Но я так мало знала закулисную сторону журнального дела, что простодушно верила в искренность нападок ‘Отечественных записок’ на Осипа Ивановича и очень неохотно взялась за возложенное на меня поручение. Но и велико же было мое торжество: A.A. Краевский пришел в положительный восторг, хотел с большими пожертвованиями отказаться от издания ‘С.-Петербургских ведомостей’ и ответил мне, что согласен на все условия, каких ни пожелал бы Осип Иванович. Стало быть, велик был талант Сенковского, когда даже литературный враг так его ценил! План новой газеты был уже составлен, свидание ‘Александра с Наполеоном’, как выразился A.A. Краевский, назначено у меня, но болезненное состояние Осипа Ивановича все ухудшалось, и 4 марта 1858 года его не стало…’

Источники

О. И. Сенковский. Полное собрание сочинений. СПб., 1859. (Биографический очерк при первом томе).
А. А. Сенковская. Биографические записки. СПб., 1858.

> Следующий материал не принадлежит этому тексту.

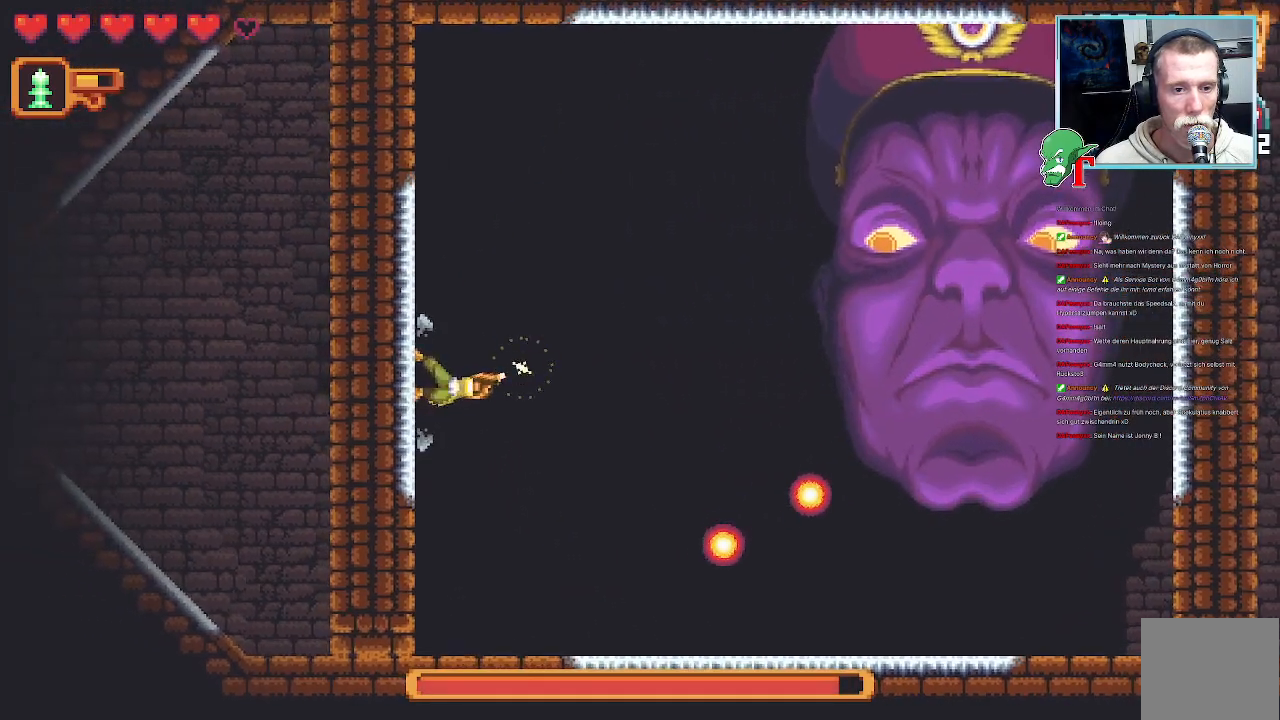
{"buttons": ["SQUARE"], "left_stick": "up-right", "right_stick": "center", "events": [[135, "SQUARE", "up"], [504, "SQUARE", "down"]]}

Сведения о Сенковском можно найти также в различных журналах, преимущественно исторических. Сведения эти отличаются большой разбросанностью. Очень любопытны письма Сенковского к Е. А. Ахматовой, помещенные в ‘Русской старине’ за 1883 год. Стоит также упомянуть о статьях А. В. Старчевского в ‘Историческом вестнике’ за 1886 год и некрологе А. В. Дружинина в ‘Библиотеке для чтения’ за 1858 год.
Кроме того, кое-что взято нами из книг Н. А. Котляревского (‘М. Ю. Лермонтов’) и Мих. Бор…на (‘Происхождение славянофильства’).